Galant hielt Tala dem Mädchen die Tür auf und sie nahmen wartend auf dem Sofa Platz.
 

„Alter, du musst mir helfen!!!“

„Das ging ja schnell…“, griente der Teamleader süffisant und meinte damit das idyllische Familienleben der beiden.

„Aber wie kommst du auf die absurde Idee, dass ICH dir helfen werde?“

Da begann Tyson zu erklären: „Das Baby ist Hilarys Cousine Neela. Hil muss auf sie aufpassen.“

„Aha. Und was geht mich das an?“

„Alter, mit dem Balg!!!“, Tyson zügelte sein Temperament, atmete einmal kurz durch und senkte seine Stimme.

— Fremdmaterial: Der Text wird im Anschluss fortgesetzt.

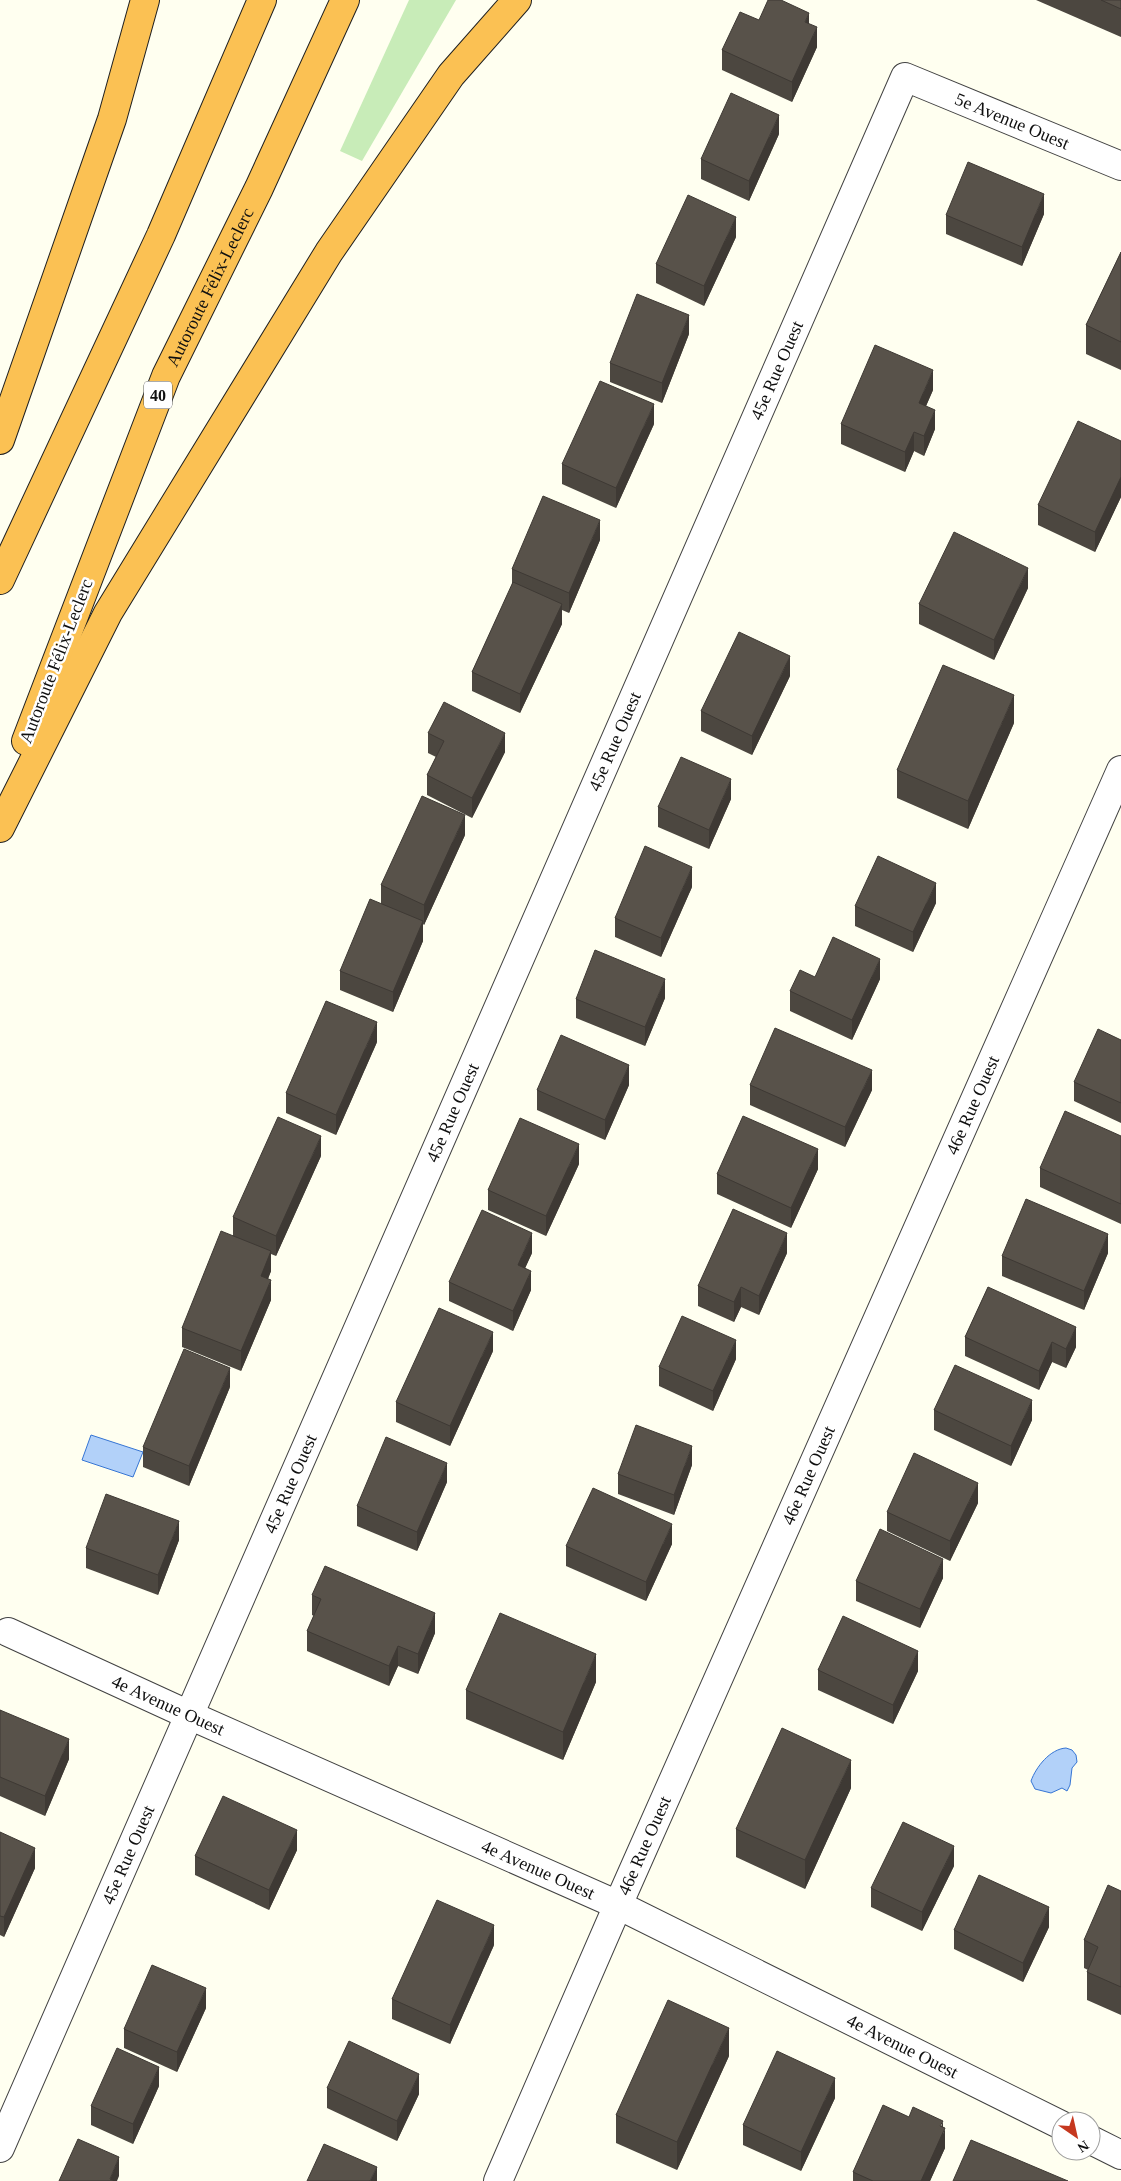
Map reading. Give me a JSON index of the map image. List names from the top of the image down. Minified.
{"streets":{"highway":["Autoroute Félix-Leclerc","40"],"street":["5e Avenue Ouest","45e Rue Ouest","46e Rue Ouest","4e Avenue Ouest"]},"crossings":[["5e Avenue Ouest","45e Rue Ouest"],["45e Rue Ouest","4e Avenue Ouest"],["46e Rue Ouest","4e Avenue Ouest"]],"north":"bottom right"}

„Mit dem Balg können wir weder ins Kino noch kann ich heut was bei ihr klar machen, du weiß schon…“

Tyson machte eine gewisse eindeutige Geste, „da wird nichts laufen, also…“

Bettelnd sah der Blauhaarige Kai an.

„Oh nein. Nein! Wenn du glaubst, dass ich… dass wir! Nein, da bist du schief gewickelt, mein Lieber!“

„BIIIIIIIITTEEEE!!!“

Der amtierende Weltmeister fiel sogar vor Kai auf die Knie. Seufzend lehnte dieser sich an den Kühlschrank an.

„Hast du’s so nötig?!“

„Das ist unsere Chance…“

Normalerweise unterhielten sich Tyson und Kai nicht über solche Dinge. Aber dem Jüngeren schien diese Angelegenheit sehr wichtig zu sein. Kai hob eine Augenbraue.

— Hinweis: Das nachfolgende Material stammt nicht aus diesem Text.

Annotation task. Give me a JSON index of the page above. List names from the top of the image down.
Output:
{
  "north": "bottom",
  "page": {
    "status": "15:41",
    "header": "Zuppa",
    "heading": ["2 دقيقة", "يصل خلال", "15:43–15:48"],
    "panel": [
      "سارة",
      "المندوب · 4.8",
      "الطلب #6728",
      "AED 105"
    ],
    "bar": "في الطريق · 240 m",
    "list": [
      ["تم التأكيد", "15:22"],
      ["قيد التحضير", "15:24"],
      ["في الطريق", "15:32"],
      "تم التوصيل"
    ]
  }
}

„Ihre Eltern sind mit ihrer Tante weg, ich würde sie nach dem Kino nach Hause begleiten und dann… oh bitte, bitte! Kai, ich werde auch alles tun, was du von mir verlangst, nur tu mir einmal – nur einmal – diesen Gefallen! Bitte!“

Gespannt beobachtete Tyson, wie sein Leader den Blick abwandte und sich durch die Haare fuhr. Dabei blies er mit genervtem Ton seinen Atem aus.

„Also schön. Wir passen auf die Kleine auf.“

„Da wäre noch etwas…“, meinte der Blauhaarige schüchtern und erhob sich.

„Noch etwas?!“

„Nun, es wäre toll, wenn du so tun könntest, als wäre es deine Idee…“

Kai fluchte.

„Ich hab so was von einen gut bei dir, Takao! Verlass dich drauf, ich nehme dich beim Wort!!“, schimpfte er und schob ihn aus der Küche, hinein ins Wohnzimmer. Währenddessen grübelte er, wie er am besten unverfänglich Tysons Wünsche erfüllen konnte.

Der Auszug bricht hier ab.